(Problem to work on): Continue the text below on sports broadcasters and their salaries, starting right after its last sentence.

(Text):
Salary: $500,000 per year
WWE pre-show host Jonathan Coachman, also known as “The Coach”, has been interviewing, presenting and commentating on WWE matches since 1999. Coachman has been casting on both Smackdown and Raw over the years and even became Interim General Manager of the Raw brand. Outside of WWE, coachman devoted almost a decade to work with ESPN, presenting highlights of the WWE’s best moments and interviewing the WWE stars on SportsCenter.
Coachman has a modest Instagram account with just over ten thousand followers. Coachman’s father had suffered from heart problems and was facing the risk of death until he was transplanted a new heart by a matching donor. Since the incident, Coachman has decided to pay it forward and helps Saint Luke’s Foundation raise money for supporting, researching and educating communities on health-related issues.
Teddy Atlas - ESPN
Salary: $2 million per year
You may not have heard of the name Teddy Atlas, but you would probably recognize him by his distinct facial scar. However, if you don't, and you're a boxing fan - this is one person you want to know. Atlas is a boxing trainer and fight commentator with a rough past. He has been around the block and has hung out with some of the most well-known boxers and trainers of all time. Despite a troubled and rebellious youth that led him to get arrested often and even get slashed in the face (causing him to be forever scarred), Teddy Atlas managed to find himself in better circumstances when he got to train with the legendary Hall of Fame boxing trainer - Cus D'Amato.
The Jewish-Irish boxer's career didn't last long though - and was cut short by a back injury. Atlas then changed his focus to training boxers rather than participating, and got a chance to help train Mike Tyson, Michael Moorer, Barry McGuigan, and even Timothy Bradley. Atlas also worked as a commentator in various networks including ESPN but was suspended after 21 years of commentating due to various comments and even threatening a crew member. In 2005, Atlas was inducted into the New Jersey Boxing Hall of Fame, and has since lent his voice to popular boxing game Fight Night Round 4 and Fight Night Champion.
Stephen A. Smith - ESPN
Salary: $10 million per year
Stephen A. Smith is a commentator on ESPN's daily American sports talk show First Take along with Max Kellerman and Milly Qerim. The commentator, host, journalist, and actor also appears often as an NBA analyst in both SportsCenter and NBA Countdown, both owned by ESPN. Smith was born in the Bronx in New York City in 1967 and received a basketball scholarship to attend Winston-Salem State University. The sportscaster played college basketball and was coached by Clarence Gaines, the highly decorated Hall of Fame coach until he officially began his media career in 1994 as a writer for The Philadelphia Inquirer.
Smith is well known for using recurring catchphrases as well as his very opinionated personality, especially his strong animosity towards the Dallas Cowboys. His most well-known catchphrase is referring to things that don’t make sense to him as “blasphemous”. Not one to shy away from expressing his opinions, Smith is also a very strong critic of NFL and NBA players' use of marijuana, and loudly tells players to "Stay off the weed!" You can catch his appearance in the 2007 film “I Think I Love My Wife” starring and directed by Chris Rock.

(Material provided):
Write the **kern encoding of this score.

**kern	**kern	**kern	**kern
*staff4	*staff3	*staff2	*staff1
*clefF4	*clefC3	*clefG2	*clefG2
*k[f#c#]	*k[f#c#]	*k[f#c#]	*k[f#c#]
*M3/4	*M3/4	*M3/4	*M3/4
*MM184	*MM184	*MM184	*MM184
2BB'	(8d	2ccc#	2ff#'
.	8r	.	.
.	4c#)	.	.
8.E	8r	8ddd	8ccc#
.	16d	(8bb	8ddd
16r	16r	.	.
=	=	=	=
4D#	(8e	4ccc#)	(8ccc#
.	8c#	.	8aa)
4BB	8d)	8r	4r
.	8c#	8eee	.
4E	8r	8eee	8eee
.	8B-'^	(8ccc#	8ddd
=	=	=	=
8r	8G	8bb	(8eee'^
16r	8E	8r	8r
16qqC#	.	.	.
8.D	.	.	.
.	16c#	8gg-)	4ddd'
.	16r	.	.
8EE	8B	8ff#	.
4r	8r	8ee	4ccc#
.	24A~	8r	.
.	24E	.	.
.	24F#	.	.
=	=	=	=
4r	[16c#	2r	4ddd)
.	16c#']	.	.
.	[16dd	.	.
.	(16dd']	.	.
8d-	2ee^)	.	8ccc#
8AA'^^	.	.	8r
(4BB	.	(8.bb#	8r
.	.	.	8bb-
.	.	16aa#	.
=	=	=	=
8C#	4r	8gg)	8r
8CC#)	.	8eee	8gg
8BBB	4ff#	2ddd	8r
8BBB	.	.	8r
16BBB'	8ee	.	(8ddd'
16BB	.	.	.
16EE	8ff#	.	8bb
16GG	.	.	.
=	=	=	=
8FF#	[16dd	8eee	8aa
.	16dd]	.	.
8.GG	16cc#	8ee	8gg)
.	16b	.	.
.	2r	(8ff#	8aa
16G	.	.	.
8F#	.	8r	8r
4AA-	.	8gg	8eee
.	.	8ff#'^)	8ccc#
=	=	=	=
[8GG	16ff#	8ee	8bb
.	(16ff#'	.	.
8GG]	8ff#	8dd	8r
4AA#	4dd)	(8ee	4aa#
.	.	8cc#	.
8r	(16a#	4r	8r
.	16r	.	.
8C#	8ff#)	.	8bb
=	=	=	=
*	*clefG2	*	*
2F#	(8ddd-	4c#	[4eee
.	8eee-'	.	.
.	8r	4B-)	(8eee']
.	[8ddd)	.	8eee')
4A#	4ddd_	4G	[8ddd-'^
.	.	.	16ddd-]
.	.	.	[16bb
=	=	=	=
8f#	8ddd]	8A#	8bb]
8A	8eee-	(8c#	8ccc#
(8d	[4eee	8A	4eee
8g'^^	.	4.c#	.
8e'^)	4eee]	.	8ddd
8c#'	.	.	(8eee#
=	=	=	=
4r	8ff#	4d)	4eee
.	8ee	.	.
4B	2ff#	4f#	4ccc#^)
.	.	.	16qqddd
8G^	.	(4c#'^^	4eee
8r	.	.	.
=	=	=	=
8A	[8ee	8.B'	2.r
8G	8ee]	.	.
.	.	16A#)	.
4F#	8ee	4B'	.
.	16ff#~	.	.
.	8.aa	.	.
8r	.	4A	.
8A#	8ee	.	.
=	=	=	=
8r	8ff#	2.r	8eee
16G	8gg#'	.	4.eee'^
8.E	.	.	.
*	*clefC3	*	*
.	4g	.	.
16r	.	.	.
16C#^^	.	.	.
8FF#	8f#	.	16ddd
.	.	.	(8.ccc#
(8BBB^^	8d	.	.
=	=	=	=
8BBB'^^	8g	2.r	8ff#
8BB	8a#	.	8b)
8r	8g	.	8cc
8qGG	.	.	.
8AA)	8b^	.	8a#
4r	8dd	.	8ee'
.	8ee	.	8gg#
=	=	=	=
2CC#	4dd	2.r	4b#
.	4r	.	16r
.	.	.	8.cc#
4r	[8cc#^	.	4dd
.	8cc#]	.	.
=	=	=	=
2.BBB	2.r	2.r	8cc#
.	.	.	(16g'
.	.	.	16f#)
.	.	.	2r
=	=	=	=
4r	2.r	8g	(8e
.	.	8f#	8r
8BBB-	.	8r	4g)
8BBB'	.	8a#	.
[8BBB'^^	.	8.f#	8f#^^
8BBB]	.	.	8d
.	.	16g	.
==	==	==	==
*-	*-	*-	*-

(Answer to this task):
Jim Ross - AEW
Salary: $1 million per year
Jim Ross, the man who seems to never age, has been commentating on WWE and other wrestling network matches for the last 45 years. Most fans and hosts refer to him as "Good Ol' JR", seemingly for his being in the business longer than anyone else to date. He's also sometimes called the "Voice of Wrestling". Ross received recognition for his years of work with the WWE when he was inducted into the WWE Hall of Fame in 2007. Outside of wrestling, Ross also commentates with FoxSports.com and does the occasional play-by-play on boxing and MMA matches.
The successful WWE commentator started his own weekly podcast a few years ago named The Jim Ross Report, whose name was changed to "Grilling JR". JR also provided his voice for many of the annual WWE video-games and wrote 2 books about wrestling which have become New York Times Best-Sellers. Fun fact: Ross has a strong affinity with BBQ and created his very own brand of barbecue sauce and beef jerky.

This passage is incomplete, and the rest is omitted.